-- start EXCERPT PROVIDED --
Bard is an old Celtic word for “storyteller.” We wanted to build a home that showcases contemporary and historic furniture, textiles, and objects made in Scotland. We wanted to go further than simply showing them; we wanted to tell the stories of the people who make them: Where they come from, how they are made, and what compels people to make in this way. Bard is a lovely word—it looks good and, crucially, it is easy to pronounce!

Describe the design of the store.
Our overarching ambition is to be playful. There are, or should be, no rules when it comes to living with the things you love. Our hope is that we can impart confidence to people to build relationships with these items, not just to “get the look” from an interior.

The ground floor at Bard.

It was a very raw space that we inherited from the previous occupants. Cabling was exposed, the walls were rough, and the stairs were bright yellow—perfect for an outerwear fashion store, not so much a domestic atmosphere for displaying how these pieces are exciting to live with.

We plastered the entire interior using raw earth pigments to bring out a natural tactility. The burnt sienna downstairs echoes the wood-paneled feeling of baronial houses in Scotland. We matched this with a large Victorian oak bookcase and oversize table, and have brought in clashes of color, material, and texture to keep it from feeling too tasteful. We imagined a young creative who inherited an old-fashioned property from his grandparents and is bringing his more punk aesthetic into the mix. 

Bard’s second floor.

Upstairs, we wanted to evoke that of a young couple who split their time between their refined Edinburgh home and a back-to-nature bothy [hut] up on Orkney. We sanded the pine floors and left them raw, and the furniture is a mix of vernacular blackhouse (a traditional Scottish architecture style) and woven willow pieces. All of this contrasts with the Victorian five-seater sofa and the wood ladder shelving system designed by James. 

What kind of home goods do you carry, and how do you find what you stock?
There are simple archetypal items for everyday use, such as tableware, glassware, blankets, bags, and belts, as well as more special items, from serveware, vases, and candlesticks to furniture, artwork, and photography. We are purposefully broad in our selection to do justice to the breadth of extraordinary things being made across the country and the islands. What unites them is a commitment to quality and a quest to explore Scottishness—past, present, and future. 

Totem Candlestick by Alistair Byars.
Gem Carafes, Tumblers, and Cups by Lindean Mill Glass.

How do you hope the design of the space impacts shoppers?
From the start, we knew we didn’t want this beautiful building to feel commercial in any way. We designed it to feel like the home of someone eccentric and cultured. It feels warmly familiar and intriguing, which has the effect of slowing people down. People come in and say they don’t want to leave. They ask questions, and we have long conversations about the work we have on display.
-- end EXCERPT PROVIDED --
-- start ENTRIES SHOWN --
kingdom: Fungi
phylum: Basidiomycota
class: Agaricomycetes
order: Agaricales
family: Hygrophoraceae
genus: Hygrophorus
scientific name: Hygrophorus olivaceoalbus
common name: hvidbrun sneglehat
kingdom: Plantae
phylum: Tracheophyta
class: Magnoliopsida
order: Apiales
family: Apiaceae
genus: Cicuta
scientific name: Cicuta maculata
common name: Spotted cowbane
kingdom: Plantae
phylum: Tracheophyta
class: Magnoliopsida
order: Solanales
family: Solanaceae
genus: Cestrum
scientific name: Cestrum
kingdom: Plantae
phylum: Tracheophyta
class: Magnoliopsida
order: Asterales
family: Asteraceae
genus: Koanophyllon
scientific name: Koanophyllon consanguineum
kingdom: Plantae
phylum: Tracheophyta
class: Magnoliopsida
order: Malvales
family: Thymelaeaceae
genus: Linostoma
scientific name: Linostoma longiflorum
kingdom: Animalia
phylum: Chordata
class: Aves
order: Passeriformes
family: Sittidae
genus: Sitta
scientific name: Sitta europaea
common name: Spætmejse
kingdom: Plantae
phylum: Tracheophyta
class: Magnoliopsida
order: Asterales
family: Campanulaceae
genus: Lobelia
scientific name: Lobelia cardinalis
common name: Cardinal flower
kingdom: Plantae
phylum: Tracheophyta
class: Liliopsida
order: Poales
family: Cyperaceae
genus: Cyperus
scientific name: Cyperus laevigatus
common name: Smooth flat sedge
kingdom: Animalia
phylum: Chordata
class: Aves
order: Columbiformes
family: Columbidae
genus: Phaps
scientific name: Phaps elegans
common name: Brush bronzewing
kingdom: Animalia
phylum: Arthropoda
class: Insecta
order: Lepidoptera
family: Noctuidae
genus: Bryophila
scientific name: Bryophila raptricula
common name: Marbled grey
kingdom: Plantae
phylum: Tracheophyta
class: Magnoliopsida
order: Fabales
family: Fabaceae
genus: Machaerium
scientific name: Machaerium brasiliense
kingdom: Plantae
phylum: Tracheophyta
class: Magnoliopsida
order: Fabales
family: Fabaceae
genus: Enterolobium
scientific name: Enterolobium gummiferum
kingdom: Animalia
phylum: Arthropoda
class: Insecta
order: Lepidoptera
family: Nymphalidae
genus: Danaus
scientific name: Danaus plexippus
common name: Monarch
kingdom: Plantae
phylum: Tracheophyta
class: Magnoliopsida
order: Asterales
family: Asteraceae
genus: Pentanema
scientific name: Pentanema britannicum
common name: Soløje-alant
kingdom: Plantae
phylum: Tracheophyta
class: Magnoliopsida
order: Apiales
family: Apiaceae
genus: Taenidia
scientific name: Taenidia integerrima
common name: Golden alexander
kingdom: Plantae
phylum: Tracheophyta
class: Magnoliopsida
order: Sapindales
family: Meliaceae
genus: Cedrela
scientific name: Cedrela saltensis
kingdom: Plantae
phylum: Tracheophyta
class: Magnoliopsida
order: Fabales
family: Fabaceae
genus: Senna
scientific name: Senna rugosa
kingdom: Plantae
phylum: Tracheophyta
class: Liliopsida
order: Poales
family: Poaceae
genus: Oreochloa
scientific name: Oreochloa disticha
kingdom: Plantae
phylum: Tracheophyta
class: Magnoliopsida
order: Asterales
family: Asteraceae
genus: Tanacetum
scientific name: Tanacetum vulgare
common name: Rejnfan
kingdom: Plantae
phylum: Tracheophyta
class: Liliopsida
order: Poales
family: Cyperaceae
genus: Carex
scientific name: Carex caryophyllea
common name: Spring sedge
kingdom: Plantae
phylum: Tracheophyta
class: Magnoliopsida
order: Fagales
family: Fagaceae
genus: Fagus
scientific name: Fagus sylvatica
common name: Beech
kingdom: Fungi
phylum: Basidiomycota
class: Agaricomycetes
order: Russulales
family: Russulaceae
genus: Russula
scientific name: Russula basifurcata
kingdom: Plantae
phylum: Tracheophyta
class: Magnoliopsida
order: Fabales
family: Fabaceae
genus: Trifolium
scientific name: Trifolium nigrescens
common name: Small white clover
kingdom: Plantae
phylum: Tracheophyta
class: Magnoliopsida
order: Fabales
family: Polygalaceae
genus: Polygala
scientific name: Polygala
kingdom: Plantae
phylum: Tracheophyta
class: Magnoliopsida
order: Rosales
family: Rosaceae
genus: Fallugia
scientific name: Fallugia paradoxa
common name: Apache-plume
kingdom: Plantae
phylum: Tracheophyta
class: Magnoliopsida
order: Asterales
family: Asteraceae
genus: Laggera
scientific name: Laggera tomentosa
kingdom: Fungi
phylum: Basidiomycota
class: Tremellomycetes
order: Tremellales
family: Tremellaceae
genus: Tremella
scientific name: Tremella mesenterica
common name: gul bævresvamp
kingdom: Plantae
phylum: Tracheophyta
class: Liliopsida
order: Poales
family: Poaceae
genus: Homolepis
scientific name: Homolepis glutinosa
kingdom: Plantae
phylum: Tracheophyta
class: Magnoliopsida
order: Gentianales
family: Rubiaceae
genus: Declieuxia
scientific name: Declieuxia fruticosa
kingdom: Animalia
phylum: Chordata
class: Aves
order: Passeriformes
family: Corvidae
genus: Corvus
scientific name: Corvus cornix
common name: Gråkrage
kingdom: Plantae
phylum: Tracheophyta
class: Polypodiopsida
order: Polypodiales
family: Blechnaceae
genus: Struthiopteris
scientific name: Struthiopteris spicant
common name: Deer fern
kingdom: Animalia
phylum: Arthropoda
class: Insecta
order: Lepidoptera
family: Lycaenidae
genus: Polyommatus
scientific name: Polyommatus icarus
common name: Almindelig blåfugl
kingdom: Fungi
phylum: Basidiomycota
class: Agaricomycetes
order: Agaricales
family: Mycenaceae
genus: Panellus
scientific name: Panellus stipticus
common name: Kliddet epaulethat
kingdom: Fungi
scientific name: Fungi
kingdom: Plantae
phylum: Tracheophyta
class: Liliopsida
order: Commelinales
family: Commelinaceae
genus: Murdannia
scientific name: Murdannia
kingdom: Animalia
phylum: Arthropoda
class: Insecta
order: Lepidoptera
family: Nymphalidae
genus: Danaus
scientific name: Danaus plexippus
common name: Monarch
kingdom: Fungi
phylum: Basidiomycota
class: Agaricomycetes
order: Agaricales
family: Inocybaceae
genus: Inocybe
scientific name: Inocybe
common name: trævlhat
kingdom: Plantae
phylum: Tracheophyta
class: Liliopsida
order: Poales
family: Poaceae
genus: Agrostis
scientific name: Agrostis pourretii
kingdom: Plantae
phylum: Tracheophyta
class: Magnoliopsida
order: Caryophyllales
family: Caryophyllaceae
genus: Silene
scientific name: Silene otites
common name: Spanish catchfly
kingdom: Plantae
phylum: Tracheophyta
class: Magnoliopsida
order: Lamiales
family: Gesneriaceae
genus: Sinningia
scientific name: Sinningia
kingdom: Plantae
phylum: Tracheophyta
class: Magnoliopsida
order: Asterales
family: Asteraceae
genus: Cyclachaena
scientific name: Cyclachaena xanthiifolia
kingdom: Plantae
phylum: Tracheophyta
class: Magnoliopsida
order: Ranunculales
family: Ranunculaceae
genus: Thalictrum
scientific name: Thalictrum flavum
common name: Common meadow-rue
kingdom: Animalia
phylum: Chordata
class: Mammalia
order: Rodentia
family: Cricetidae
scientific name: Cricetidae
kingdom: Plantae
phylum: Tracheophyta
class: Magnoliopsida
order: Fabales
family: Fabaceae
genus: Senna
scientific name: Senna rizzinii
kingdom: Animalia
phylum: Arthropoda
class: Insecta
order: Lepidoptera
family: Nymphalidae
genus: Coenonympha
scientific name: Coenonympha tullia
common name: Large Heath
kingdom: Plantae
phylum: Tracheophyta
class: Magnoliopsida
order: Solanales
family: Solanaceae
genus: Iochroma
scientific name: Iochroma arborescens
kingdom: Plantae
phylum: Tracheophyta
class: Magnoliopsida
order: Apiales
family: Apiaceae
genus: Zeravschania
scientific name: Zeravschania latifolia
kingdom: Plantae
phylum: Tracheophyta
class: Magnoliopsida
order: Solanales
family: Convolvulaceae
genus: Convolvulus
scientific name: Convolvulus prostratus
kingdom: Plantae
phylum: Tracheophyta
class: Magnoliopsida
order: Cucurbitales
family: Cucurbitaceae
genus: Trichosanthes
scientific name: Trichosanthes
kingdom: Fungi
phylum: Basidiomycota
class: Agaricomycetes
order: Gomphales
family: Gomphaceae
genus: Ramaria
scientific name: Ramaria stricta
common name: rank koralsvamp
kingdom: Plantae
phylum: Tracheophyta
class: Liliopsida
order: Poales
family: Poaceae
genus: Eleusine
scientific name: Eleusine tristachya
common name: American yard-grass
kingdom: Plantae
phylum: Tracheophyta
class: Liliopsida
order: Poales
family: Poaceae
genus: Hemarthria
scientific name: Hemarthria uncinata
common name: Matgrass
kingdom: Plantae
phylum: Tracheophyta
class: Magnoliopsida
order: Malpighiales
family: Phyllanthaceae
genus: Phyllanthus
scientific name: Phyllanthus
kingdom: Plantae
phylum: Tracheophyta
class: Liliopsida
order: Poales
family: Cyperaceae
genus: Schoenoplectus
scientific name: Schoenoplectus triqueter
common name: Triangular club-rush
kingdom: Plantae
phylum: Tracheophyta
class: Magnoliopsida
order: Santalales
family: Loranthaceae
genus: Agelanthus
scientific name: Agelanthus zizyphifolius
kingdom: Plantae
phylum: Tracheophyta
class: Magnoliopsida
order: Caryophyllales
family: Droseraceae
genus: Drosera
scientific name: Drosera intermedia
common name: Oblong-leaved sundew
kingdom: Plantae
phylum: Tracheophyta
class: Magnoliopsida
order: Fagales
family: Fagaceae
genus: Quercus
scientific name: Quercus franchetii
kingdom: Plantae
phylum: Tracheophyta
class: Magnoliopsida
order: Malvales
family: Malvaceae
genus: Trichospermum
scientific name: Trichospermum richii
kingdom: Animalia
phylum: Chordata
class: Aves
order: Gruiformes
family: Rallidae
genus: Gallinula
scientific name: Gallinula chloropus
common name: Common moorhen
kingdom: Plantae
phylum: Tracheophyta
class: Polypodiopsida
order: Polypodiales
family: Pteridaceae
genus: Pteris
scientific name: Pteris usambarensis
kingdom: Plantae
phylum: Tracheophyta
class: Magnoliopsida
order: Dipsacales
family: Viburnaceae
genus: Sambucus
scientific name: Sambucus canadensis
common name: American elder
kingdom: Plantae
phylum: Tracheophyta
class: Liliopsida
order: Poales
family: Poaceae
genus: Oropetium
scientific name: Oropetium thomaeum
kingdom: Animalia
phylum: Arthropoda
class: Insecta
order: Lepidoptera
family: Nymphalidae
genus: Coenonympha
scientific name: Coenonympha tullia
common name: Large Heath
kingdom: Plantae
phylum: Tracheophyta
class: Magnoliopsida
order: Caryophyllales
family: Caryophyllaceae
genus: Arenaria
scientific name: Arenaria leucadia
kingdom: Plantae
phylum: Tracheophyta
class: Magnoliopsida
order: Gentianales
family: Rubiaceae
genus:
-- end ENTRIES SHOWN --
TASK INSTRUCTIONS:
1. Copy the passage of the interview about Bard from "What kind of" up to and including "Lindean Mill Glass.".
2. In the interview about Bard, what color were the stairs in the space inherited from the previous occupants?

TASK RESULTS:
1.
What kind of home goods do you carry, and how do you find what you stock?
There are simple archetypal items for everyday use, such as tableware, glassware, blankets, bags, and belts, as well as more special items, from serveware, vases, and candlesticks to furniture, artwork, and photography. We are purposefully broad in our selection to do justice to the breadth of extraordinary things being made across the country and the islands. What unites them is a commitment to quality and a quest to explore Scottishness—past, present, and future. 

Totem Candlestick by Alistair Byars.
Gem Carafes, Tumblers, and Cups by Lindean Mill Glass.

2. Bright yellow.